- What you have to do -
What you return should be the complete listing, unchanged, with no pictures in it.

- Supplied data -
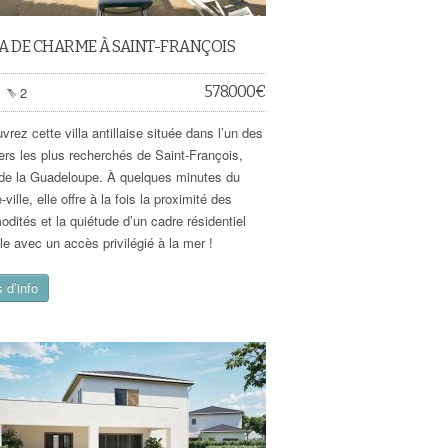
A DE CHARME À SAINT-FRANÇOIS
578.000
€
2
rez cette villa antillaise située dans l’un des
iers les plus recherchés de Saint-François,
 de la Guadeloupe. À quelques minutes du
-ville, elle offre à la fois la proximité des
dités et la quiétude d’un cadre résidentiel
le avec un accès privilégié à la mer !
 d’info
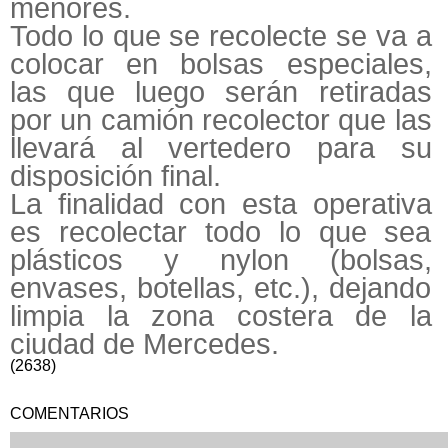
menores.
Todo lo que se recolecte se va a
colocar en bolsas especiales,
las que luego serán retiradas
por un camión recolector que las
llevará al vertedero para su
disposición final.
La finalidad con esta operativa
es recolectar todo lo que sea
plásticos y nylon (bolsas,
envases, botellas, etc.), dejando
limpia la zona costera de la
ciudad de Mercedes.
(2638)
COMENTARIOS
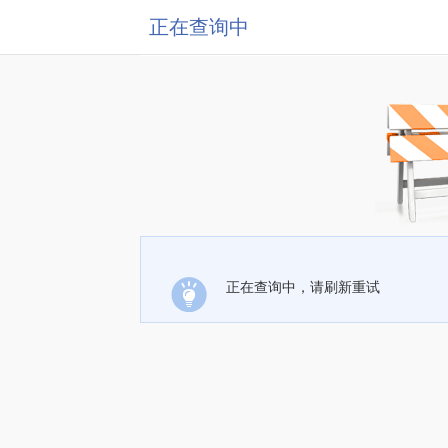
正在查询中
正在查询中，请刷新重试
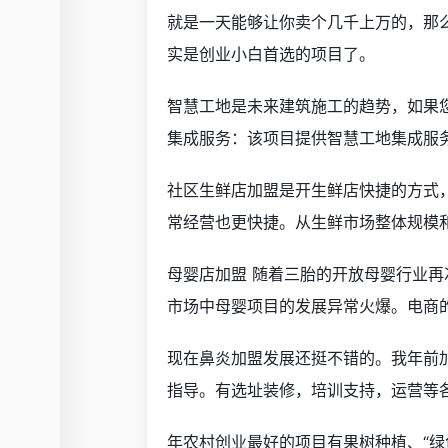
就是一天能够让你卖个几千上万的，那
实是创业小白首选的项目了。
智慧工地是未来建筑施工的趋势，如果
集成服务：该项目提供智慧工地集成服
社区生鲜店加盟是开生鲜店快捷的方式
常经营也更快捷。从生鲜市场整体规模
母婴店加盟 随着三胎的开放母婴行业再
市场中母婴项目的发展异常火爆。电商
现在鼻炎加盟发展还挺不错的。我年前
指导。有选址装修，培训支持，运营等
年农村创业最好的项目有果树种植、“绿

- Task result -
A DE CHARME À SAINT-FRANÇOIS
578.000
€
2
rez cette villa antillaise située dans l’un des
iers les plus recherchés de Saint-François,
 de la Guadeloupe. À quelques minutes du
-ville, elle offre à la fois la proximité des
dités et la quiétude d’un cadre résidentiel
le avec un accès privilégié à la mer !
 d’info
menores.
Todo lo que se recolecte se va a
colocar en bolsas especiales,
las que luego serán retiradas
por un camión recolector que las
llevará al vertedero para su
disposición final.
La finalidad con esta operativa
es recolectar todo lo que sea
plásticos y nylon (bolsas,
envases, botellas, etc.), dejando
limpia la zona costera de la
ciudad de Mercedes.
(2638)
COMENTARIOS
正在查询中
正在查询中，请刷新重试
就是一天能够让你卖个几千上万的，那
实是创业小白首选的项目了。
智慧工地是未来建筑施工的趋势，如果
集成服务：该项目提供智慧工地集成服
社区生鲜店加盟是开生鲜店快捷的方式
常经营也更快捷。从生鲜市场整体规模
母婴店加盟 随着三胎的开放母婴行业再
市场中母婴项目的发展异常火爆。电商
现在鼻炎加盟发展还挺不错的。我年前
指导。有选址装修，培训支持，运营等
年农村创业最好的项目有果树种植、“绿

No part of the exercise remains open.